__WHAT YOU HAVE TO DO__. Please retype the lines between the one holding "J' and with" and the one holding "I' and <span", inclusive.

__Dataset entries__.
Segment Open
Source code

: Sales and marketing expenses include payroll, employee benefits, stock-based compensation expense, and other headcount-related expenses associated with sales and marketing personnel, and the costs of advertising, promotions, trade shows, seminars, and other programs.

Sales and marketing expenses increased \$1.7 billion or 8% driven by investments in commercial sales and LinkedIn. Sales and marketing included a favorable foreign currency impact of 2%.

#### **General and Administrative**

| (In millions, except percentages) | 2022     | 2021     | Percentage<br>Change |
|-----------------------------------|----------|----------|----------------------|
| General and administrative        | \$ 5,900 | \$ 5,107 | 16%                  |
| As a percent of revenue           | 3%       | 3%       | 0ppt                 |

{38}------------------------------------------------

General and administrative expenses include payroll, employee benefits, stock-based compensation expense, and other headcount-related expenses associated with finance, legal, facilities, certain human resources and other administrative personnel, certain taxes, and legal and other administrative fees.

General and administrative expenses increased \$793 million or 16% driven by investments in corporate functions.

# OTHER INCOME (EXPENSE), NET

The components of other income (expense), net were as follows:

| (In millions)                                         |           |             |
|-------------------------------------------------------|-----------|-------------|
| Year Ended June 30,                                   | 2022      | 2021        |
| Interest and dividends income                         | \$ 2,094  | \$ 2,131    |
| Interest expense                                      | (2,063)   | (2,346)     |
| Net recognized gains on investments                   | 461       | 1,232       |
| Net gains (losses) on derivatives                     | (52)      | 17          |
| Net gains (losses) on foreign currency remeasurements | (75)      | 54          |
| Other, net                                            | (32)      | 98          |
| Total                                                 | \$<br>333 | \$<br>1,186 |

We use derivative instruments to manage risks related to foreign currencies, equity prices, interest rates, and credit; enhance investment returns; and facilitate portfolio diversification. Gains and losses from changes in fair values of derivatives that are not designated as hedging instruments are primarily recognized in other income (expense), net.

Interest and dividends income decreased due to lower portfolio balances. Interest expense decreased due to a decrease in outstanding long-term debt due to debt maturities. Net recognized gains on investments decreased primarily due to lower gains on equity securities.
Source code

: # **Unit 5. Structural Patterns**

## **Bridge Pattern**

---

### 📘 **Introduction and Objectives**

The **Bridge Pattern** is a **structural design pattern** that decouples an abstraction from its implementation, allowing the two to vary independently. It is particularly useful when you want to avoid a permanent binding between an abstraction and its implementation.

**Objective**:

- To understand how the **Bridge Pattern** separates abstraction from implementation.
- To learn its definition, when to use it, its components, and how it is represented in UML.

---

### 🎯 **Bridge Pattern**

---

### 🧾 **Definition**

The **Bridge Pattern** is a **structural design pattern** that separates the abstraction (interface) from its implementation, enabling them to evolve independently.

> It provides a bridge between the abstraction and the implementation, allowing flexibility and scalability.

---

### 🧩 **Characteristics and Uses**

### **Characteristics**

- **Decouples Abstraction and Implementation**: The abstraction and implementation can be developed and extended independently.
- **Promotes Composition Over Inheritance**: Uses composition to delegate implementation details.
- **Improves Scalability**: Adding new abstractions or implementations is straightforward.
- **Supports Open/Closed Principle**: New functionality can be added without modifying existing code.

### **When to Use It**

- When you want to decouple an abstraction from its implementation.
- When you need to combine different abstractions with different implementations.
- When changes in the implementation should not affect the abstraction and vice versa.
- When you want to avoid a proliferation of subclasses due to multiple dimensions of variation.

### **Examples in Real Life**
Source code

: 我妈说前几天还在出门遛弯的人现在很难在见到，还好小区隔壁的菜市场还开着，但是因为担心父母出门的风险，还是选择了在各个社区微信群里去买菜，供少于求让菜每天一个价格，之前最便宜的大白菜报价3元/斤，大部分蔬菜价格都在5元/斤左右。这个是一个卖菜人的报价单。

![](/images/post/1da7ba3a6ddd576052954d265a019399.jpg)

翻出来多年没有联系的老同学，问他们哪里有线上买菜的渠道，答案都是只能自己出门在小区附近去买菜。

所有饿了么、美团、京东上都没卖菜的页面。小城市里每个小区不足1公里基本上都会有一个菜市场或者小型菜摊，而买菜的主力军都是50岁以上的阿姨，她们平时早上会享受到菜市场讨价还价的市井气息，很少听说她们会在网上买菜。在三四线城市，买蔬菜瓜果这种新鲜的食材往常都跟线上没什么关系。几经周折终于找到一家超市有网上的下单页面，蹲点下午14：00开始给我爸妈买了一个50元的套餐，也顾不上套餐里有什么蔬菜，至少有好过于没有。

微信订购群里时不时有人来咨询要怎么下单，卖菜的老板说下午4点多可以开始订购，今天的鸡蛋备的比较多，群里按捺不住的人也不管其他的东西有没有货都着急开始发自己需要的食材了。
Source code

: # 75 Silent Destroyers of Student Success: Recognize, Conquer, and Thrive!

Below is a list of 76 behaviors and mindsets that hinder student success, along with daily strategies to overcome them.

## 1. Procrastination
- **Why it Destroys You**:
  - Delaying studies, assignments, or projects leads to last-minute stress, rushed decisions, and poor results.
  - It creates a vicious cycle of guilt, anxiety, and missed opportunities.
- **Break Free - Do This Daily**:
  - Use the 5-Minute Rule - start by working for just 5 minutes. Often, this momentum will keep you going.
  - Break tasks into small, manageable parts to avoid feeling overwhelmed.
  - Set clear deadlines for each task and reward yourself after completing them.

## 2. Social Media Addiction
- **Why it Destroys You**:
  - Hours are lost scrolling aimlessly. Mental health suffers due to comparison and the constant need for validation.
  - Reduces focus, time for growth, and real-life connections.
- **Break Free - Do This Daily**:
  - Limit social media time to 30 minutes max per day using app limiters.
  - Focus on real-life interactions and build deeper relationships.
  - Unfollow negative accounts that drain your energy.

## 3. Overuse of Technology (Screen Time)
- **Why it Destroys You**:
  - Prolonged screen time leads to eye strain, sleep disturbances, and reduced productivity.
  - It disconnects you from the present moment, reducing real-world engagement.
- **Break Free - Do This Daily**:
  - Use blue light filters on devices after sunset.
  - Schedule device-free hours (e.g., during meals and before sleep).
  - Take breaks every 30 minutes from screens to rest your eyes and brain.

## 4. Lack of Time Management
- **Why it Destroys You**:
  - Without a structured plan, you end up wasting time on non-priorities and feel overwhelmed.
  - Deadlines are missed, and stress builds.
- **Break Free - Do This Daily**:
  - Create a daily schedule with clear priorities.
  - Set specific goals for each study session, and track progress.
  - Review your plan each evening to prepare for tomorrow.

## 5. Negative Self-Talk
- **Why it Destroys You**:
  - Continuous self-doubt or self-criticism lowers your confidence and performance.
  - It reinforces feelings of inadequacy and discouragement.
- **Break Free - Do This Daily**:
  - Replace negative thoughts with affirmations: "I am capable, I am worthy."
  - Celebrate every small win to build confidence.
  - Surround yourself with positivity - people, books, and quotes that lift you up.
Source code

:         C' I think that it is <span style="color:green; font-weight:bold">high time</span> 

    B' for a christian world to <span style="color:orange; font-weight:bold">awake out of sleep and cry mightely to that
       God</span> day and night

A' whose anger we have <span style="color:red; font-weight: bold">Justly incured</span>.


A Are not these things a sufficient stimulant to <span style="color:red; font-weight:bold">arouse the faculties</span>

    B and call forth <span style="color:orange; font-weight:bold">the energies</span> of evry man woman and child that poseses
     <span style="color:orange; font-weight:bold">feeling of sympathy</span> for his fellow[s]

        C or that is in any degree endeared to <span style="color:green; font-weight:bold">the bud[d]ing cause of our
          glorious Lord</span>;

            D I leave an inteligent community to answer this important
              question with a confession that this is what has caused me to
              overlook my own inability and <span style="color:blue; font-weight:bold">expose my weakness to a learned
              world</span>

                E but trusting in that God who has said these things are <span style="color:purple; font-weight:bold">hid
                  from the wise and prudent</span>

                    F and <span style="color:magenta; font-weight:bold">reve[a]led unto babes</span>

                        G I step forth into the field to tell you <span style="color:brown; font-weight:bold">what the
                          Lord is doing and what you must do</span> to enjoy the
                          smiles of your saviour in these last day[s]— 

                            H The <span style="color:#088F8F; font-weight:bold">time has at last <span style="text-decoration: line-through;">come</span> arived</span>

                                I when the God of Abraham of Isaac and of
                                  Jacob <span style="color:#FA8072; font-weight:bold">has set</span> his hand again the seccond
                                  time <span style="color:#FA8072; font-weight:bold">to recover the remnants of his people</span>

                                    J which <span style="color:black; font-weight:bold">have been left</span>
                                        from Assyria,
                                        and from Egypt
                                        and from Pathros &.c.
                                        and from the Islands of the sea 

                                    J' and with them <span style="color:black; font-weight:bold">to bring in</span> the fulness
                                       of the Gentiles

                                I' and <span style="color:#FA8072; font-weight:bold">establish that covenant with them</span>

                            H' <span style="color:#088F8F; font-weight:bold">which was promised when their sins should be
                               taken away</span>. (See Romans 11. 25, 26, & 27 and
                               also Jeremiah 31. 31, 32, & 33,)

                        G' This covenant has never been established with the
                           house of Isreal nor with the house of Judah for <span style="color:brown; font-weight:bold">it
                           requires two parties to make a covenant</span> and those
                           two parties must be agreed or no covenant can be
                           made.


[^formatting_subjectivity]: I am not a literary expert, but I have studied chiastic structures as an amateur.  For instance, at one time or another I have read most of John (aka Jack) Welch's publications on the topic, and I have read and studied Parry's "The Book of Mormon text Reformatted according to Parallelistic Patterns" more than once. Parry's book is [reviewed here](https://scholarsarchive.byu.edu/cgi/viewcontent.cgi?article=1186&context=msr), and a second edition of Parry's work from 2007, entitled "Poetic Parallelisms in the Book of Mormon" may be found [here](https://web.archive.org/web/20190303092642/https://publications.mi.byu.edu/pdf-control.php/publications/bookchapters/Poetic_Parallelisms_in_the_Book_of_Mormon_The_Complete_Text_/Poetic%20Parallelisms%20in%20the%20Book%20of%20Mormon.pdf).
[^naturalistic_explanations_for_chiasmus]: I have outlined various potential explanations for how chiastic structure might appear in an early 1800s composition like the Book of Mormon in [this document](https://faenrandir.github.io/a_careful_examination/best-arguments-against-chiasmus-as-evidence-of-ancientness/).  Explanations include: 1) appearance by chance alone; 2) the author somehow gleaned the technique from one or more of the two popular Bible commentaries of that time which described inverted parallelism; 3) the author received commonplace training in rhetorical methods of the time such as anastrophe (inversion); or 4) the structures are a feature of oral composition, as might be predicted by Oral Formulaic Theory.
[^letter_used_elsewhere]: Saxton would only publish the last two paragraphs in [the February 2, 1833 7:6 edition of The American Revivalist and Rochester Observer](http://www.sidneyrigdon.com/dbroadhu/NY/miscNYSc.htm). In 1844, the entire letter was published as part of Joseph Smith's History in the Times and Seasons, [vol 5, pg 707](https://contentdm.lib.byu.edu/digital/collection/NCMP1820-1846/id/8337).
Segment Closed
__EXERCISE OUTPUT__.
                                    J' and with them <span style="color:black; font-weight:bold">to bring in</span> the fulness
                                       of the Gentiles

                                I' and <span style="color:#FA8072; font-weight:bold">establish that covenant with them</span>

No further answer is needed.